(PAGE TEXT begins)
Tehran has acknowledged shooting down the Ukrainian jetliner by mistake on Wednesday, killing all 176 people aboard, hours after firing at US targets in Iraq to retaliate for the killing on January 3rd of General Qassem Suleimani in Baghdad.

Iranian public anger, rumbling for days as Iran repeatedly denied it was to blame for the plane crash, erupted into protests on Saturday when the military admitted its role.

A full picture of protests inside Iran is difficult to obtain because of restrictions on independent media. But videos uploaded to the internet showed scores, possibly hundreds, of protesters on Monday at sites in Tehran and Isfahan, a major city south of the capital.

"They killed our elites and replaced them with clerics," they chanted outside a Tehran university, referring to Iranian students returning to studies in Canada who were on the plane.

Gunfire

Videos posted late on Sunday recorded the gunfire around protests in Tehran’s Azadi Square. Wounded were being carried and men who seemed to be security personnel ran as they gripped rifles. Riot police hit protesters with batons as people shouted “Don’t beat them!”

"Death to the dictator," other footage showed protesters shouting, directing their fury directly at Ayatollah Ali Khamenei, Iran's supreme leader since 1989.

Reuters could not immediately verify the footage. State-affiliated media has reported the protests in Tehran and other cities but without all the details from the uploaded videos.

"At protests, police absolutely did not shoot because the capital's police officers have been given orders to show restraint," Tehran police chief Hossein Rahimi said in a statement on state media.

Tehran’s showdown with Washington has come at a precarious time for the authorities in Iran and the proxy forces they support to wield influence across the Middle East. Sanctions imposed by Trump have hammered the Iranian economy.

Iran's authorities killed hundreds of protesters in November in what appears to have been the bloodiest crackdown on anti-government unrest since 1979. In Iraq and Lebanon, governments backed by pro-Iran armed groups have also faced mass protests.
(PAGE TEXT ends)
INSTRUCTIONS TO FOLLOW: Write the next part of the report on the Iran protests, picking up right after its last sentence. The rows that come next have no connection to the report on the Iran protests.
(DATA FOR ANALYSIS begins)
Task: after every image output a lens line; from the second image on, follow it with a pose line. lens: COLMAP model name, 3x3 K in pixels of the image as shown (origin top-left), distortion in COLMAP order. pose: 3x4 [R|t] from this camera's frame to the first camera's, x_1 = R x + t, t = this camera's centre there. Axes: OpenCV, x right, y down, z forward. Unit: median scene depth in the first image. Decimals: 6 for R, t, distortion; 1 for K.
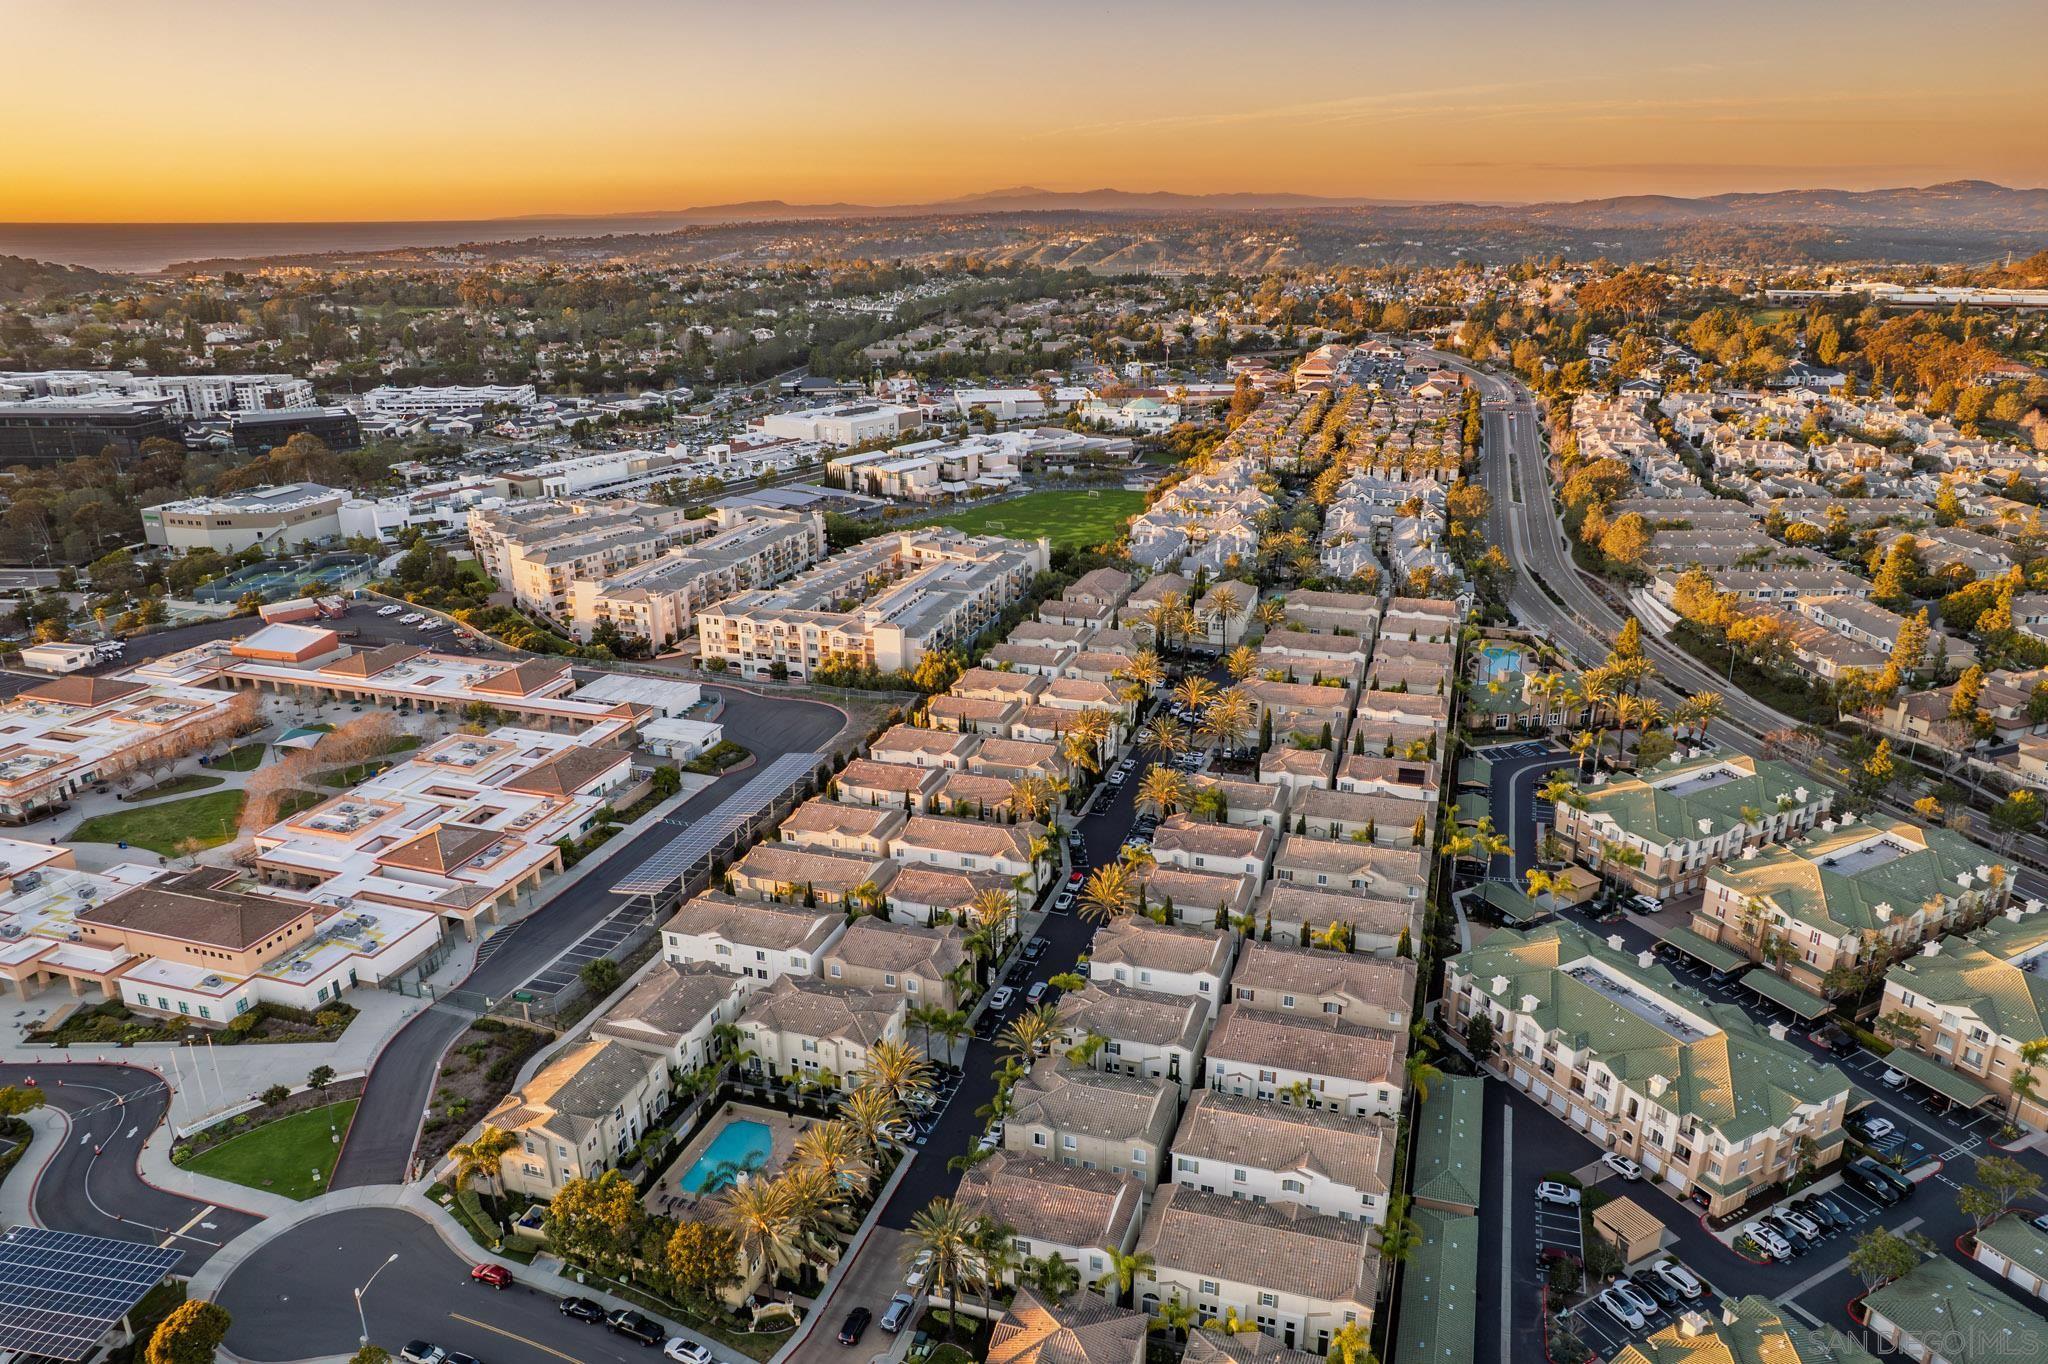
lens RADIAL K [[1390.8, 0, 1053.5], [0, 1390.8, 680.3], [0, 0, 1]] dist [-0.072060, 0.065456]
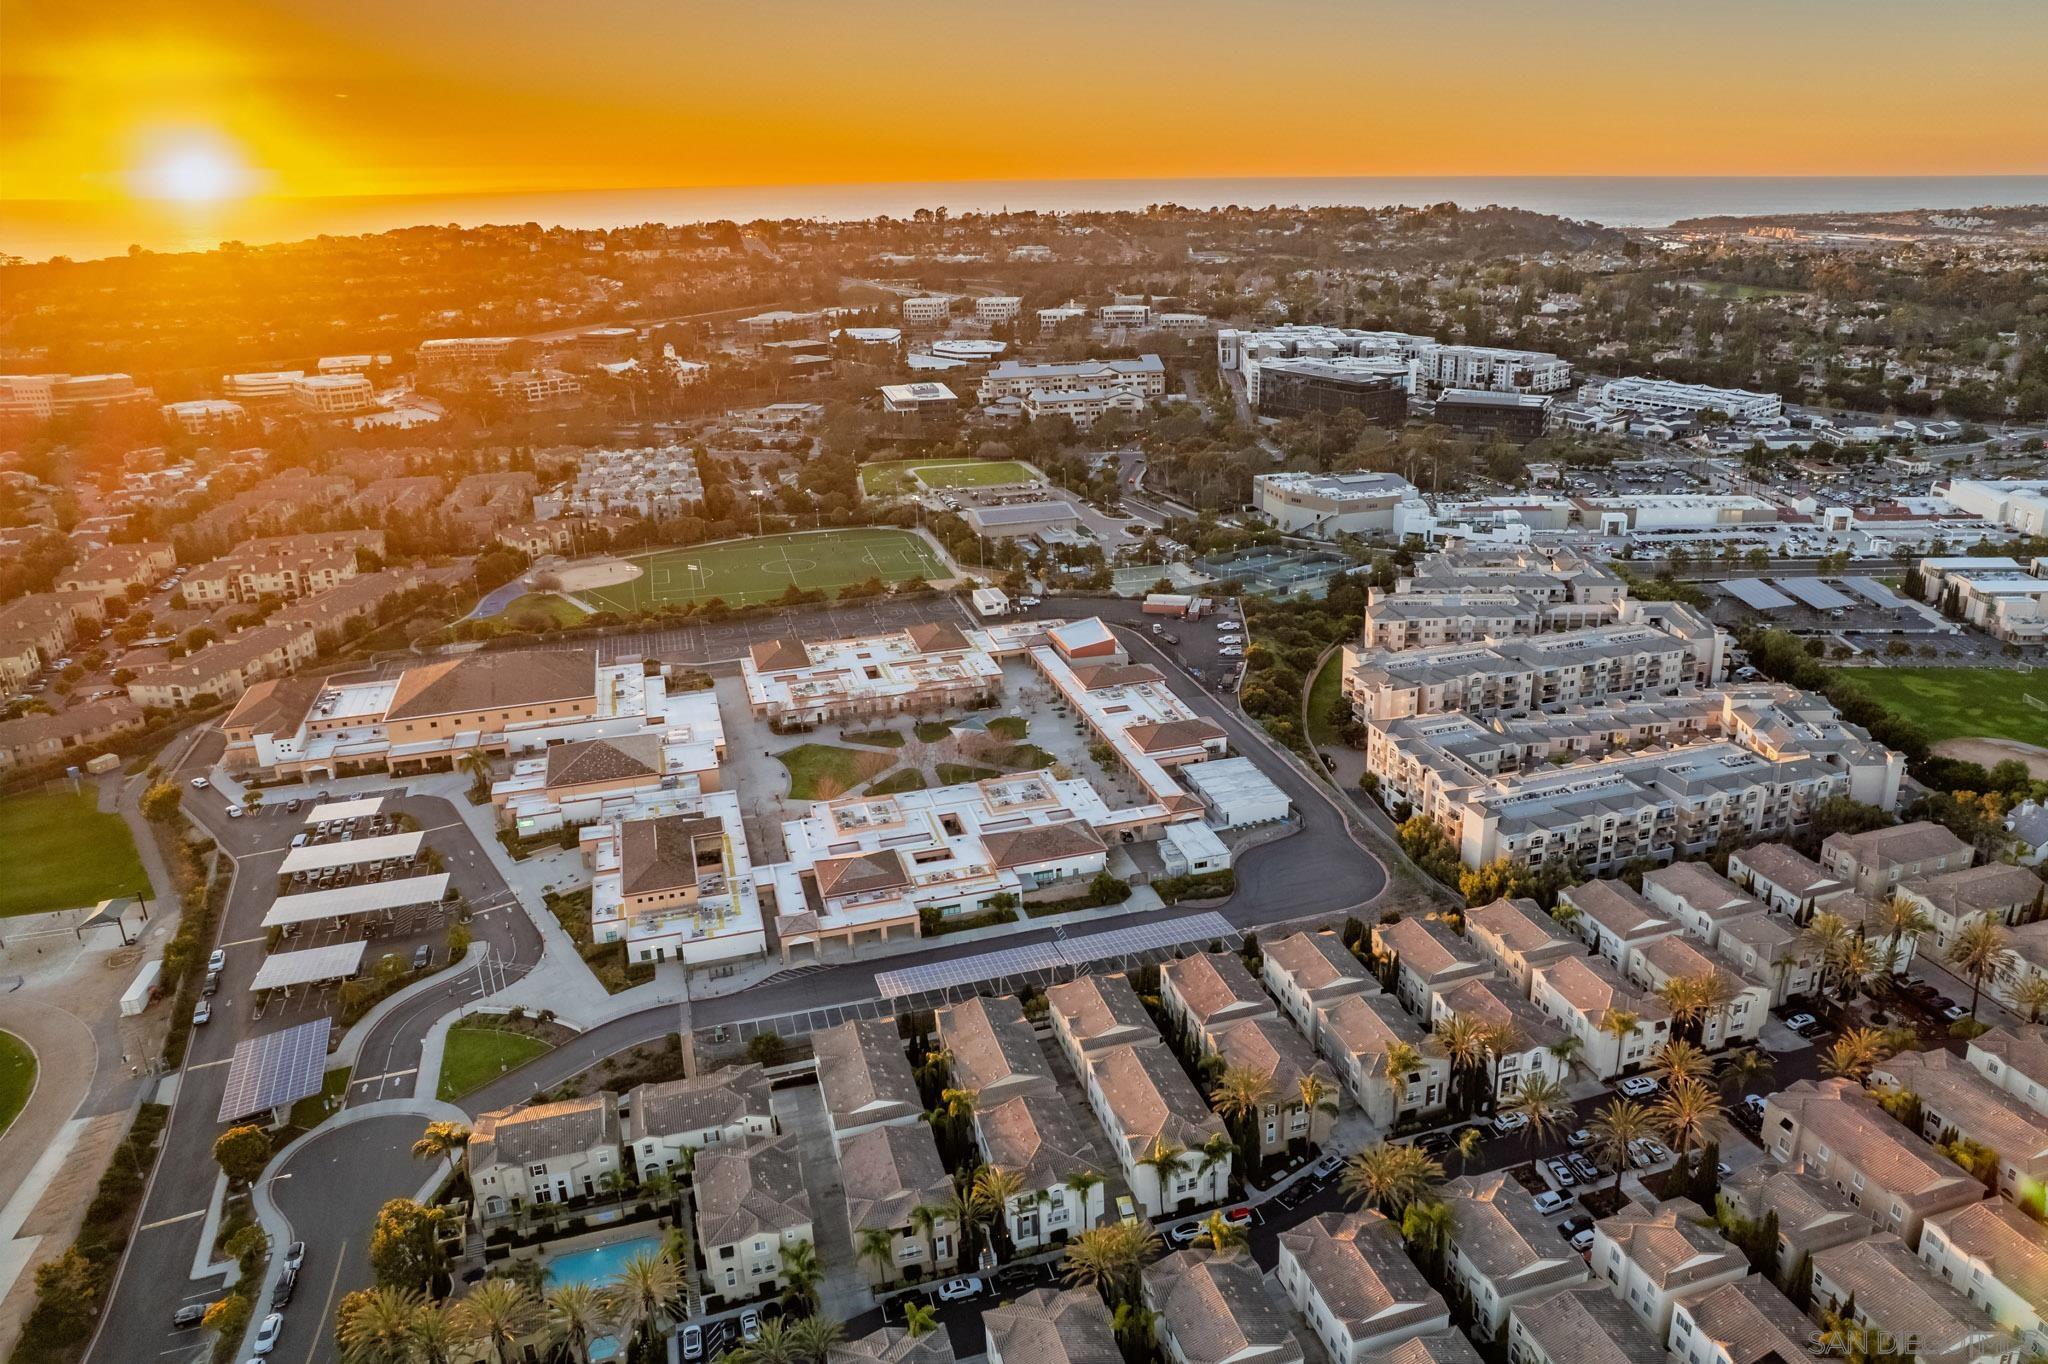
lens RADIAL K [[1410.1, 0, 1123.1], [0, 1410.1, 675.4], [0, 0, 1]] dist [-0.077595, 0.074381]
pose [[0.590424, 0.270305, -0.760483, 0.402307], [-0.253218, 0.956713, 0.143459, -0.198689], [0.766342, 0.107866, 0.633312, 0.339351]]
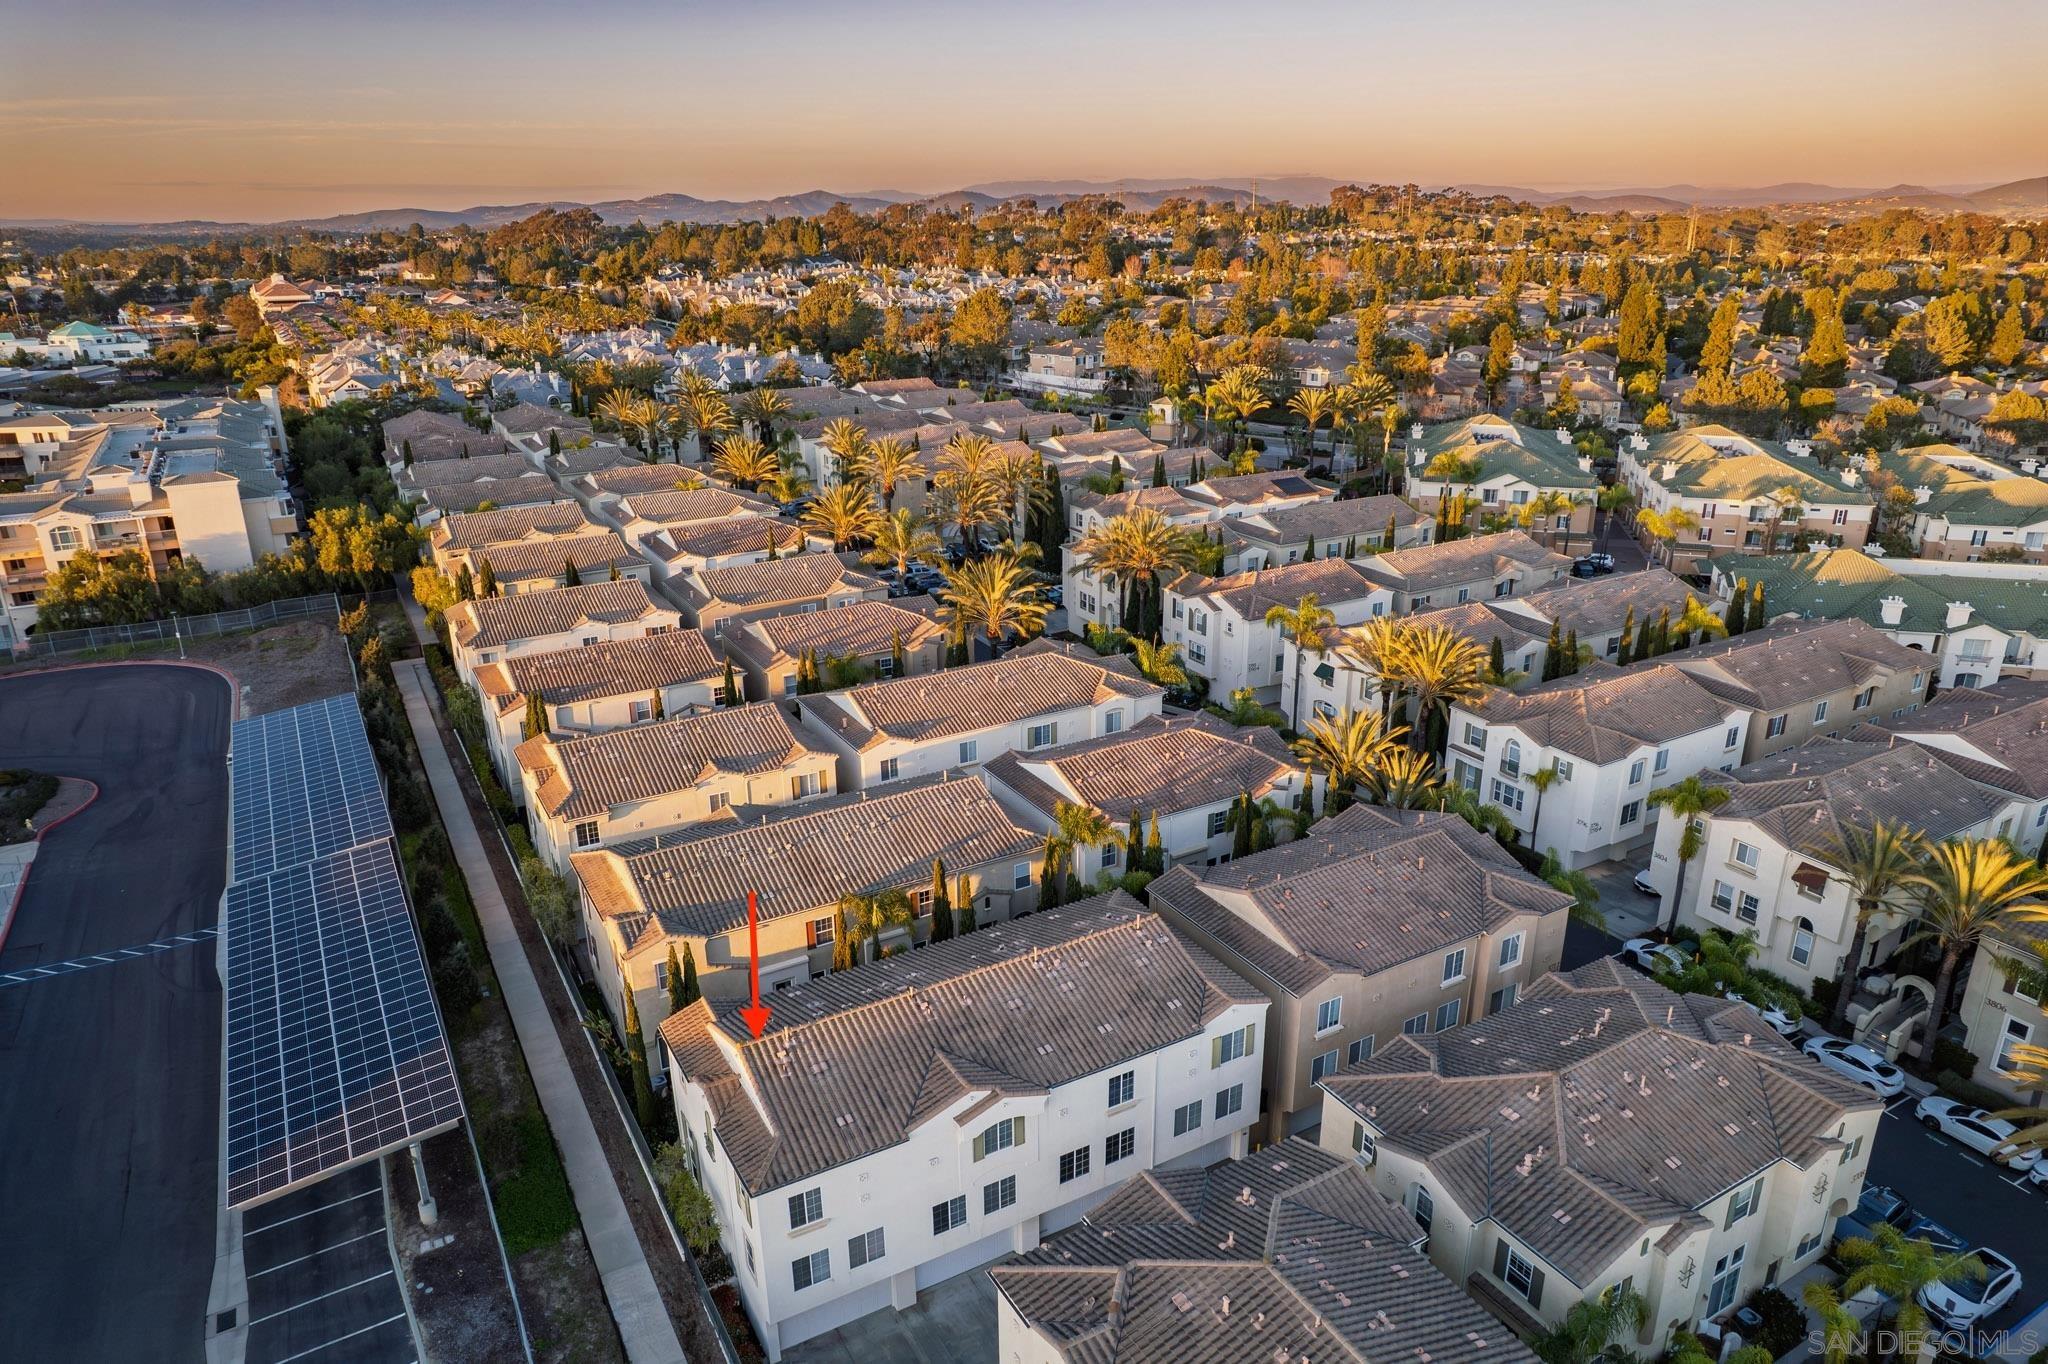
lens RADIAL K [[1311.6, 0, 1040.6], [0, 1311.6, 686.4], [0, 0, 1]] dist [-0.071391, 0.061542]
pose [[0.676484, -0.251397, 0.692220, -0.272533], [0.242379, 0.963570, 0.113075, 0.054184], [-0.695429, 0.091286, 0.712773, 0.550673]]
(DATA FOR ANALYSIS ends)
WRITTEN RESPONSE:
The deaths of the passengers, including many Iranians, some with dual citizenship, adds trauma to a nation still raw from the deaths in November’s unrest, when police fired on protesters who torched shops, petrol stations and banks.

Suleimani’s killing led to days of mourning and public shows of solidarity with the authorities, but even that turned bloody, with at least 56 people trampled to death at his funeral.

Five nations whose citizens died in the crash will meet in London on Thursday to discuss possible legal action, Ukraine’s foreign minister said.

Mr Trump tweeted that he “couldn’t care less if (the Iranians) negotiate. Will be totally up to them but, no nuclear weapons and ‘don’t kill your protesters’.”

Iran’s government spokesman dismissed Mr Trump’s comments, saying Iranians were suffering because of his actions and they would remember he had ordered the killing of Suleimani.

‘Great American Flag’

In another tweet, Trump said “The wonderful Iranian protesters refused to step on, or in any way denigrate, our Great American Flag”, a reference to footage showing students standing around rather than on a US flag painted on the ground so that people would walk on it.

Mr Trump precipitated an escalation with Iran in 2018 by pulling out of a deal under which sanctions were eased in return for Iran curbing its nuclear programme.

Mr Trump says he wants a more stringent pact. Iran says it will not negotiate as long as US sanctions are in place.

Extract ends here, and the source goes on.